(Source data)
== Segment start ==
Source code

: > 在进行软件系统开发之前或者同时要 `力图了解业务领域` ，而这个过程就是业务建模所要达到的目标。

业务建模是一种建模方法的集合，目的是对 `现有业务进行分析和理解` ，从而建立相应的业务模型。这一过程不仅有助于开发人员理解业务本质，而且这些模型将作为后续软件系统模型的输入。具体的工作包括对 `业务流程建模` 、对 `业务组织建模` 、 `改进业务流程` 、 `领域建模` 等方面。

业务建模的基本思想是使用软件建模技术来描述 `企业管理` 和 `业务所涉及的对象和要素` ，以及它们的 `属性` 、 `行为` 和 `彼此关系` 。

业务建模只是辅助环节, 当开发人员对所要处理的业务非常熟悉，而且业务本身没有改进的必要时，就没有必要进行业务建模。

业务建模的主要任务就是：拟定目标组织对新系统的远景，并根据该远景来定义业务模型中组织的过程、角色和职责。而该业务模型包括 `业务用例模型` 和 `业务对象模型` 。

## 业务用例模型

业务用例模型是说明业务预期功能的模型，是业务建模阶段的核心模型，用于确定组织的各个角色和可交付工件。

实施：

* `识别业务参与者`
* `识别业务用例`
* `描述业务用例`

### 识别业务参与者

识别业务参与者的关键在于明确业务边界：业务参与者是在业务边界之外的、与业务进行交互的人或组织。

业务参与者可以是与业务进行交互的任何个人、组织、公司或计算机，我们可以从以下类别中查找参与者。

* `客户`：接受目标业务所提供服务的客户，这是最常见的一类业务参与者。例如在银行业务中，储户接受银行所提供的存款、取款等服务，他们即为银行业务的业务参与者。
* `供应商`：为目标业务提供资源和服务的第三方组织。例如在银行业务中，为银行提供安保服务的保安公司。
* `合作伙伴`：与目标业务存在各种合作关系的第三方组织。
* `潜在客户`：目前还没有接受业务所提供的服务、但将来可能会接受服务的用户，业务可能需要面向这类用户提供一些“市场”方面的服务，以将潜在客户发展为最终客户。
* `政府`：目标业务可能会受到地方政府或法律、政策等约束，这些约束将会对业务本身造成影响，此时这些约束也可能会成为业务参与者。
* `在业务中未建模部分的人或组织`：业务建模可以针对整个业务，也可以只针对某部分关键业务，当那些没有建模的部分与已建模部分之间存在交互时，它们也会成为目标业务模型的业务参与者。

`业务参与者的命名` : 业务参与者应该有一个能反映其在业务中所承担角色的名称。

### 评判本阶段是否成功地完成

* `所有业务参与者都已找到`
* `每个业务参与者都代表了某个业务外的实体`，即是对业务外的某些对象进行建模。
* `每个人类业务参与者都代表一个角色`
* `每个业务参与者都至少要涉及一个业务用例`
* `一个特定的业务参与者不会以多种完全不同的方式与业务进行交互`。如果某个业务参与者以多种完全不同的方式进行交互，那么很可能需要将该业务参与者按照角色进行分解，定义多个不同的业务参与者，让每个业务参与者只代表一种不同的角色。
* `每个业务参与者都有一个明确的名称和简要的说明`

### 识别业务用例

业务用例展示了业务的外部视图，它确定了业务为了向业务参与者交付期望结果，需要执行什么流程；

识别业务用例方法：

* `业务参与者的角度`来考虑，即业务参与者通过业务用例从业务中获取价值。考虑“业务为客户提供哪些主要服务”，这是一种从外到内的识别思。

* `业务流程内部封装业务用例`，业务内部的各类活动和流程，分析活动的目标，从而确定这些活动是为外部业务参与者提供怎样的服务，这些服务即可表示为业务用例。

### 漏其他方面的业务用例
== Segment end ==
> _Work item_
What is needed is an exact copy of the lines from the one containing "业务参与者可以是与业务进行交" through the last line of the records above, both included.

> _Result of this exercise_
业务参与者可以是与业务进行交互的任何个人、组织、公司或计算机，我们可以从以下类别中查找参与者。

* `客户`：接受目标业务所提供服务的客户，这是最常见的一类业务参与者。例如在银行业务中，储户接受银行所提供的存款、取款等服务，他们即为银行业务的业务参与者。
* `供应商`：为目标业务提供资源和服务的第三方组织。例如在银行业务中，为银行提供安保服务的保安公司。
* `合作伙伴`：与目标业务存在各种合作关系的第三方组织。
* `潜在客户`：目前还没有接受业务所提供的服务、但将来可能会接受服务的用户，业务可能需要面向这类用户提供一些“市场”方面的服务，以将潜在客户发展为最终客户。
* `政府`：目标业务可能会受到地方政府或法律、政策等约束，这些约束将会对业务本身造成影响，此时这些约束也可能会成为业务参与者。
* `在业务中未建模部分的人或组织`：业务建模可以针对整个业务，也可以只针对某部分关键业务，当那些没有建模的部分与已建模部分之间存在交互时，它们也会成为目标业务模型的业务参与者。

`业务参与者的命名` : 业务参与者应该有一个能反映其在业务中所承担角色的名称。

### 评判本阶段是否成功地完成

* `所有业务参与者都已找到`
* `每个业务参与者都代表了某个业务外的实体`，即是对业务外的某些对象进行建模。
* `每个人类业务参与者都代表一个角色`
* `每个业务参与者都至少要涉及一个业务用例`
* `一个特定的业务参与者不会以多种完全不同的方式与业务进行交互`。如果某个业务参与者以多种完全不同的方式进行交互，那么很可能需要将该业务参与者按照角色进行分解，定义多个不同的业务参与者，让每个业务参与者只代表一种不同的角色。
* `每个业务参与者都有一个明确的名称和简要的说明`

### 识别业务用例

业务用例展示了业务的外部视图，它确定了业务为了向业务参与者交付期望结果，需要执行什么流程；

识别业务用例方法：

* `业务参与者的角度`来考虑，即业务参与者通过业务用例从业务中获取价值。考虑“业务为客户提供哪些主要服务”，这是一种从外到内的识别思。

* `业务流程内部封装业务用例`，业务内部的各类活动和流程，分析活动的目标，从而确定这些活动是为外部业务参与者提供怎样的服务，这些服务即可表示为业务用例。

### 漏其他方面的业务用例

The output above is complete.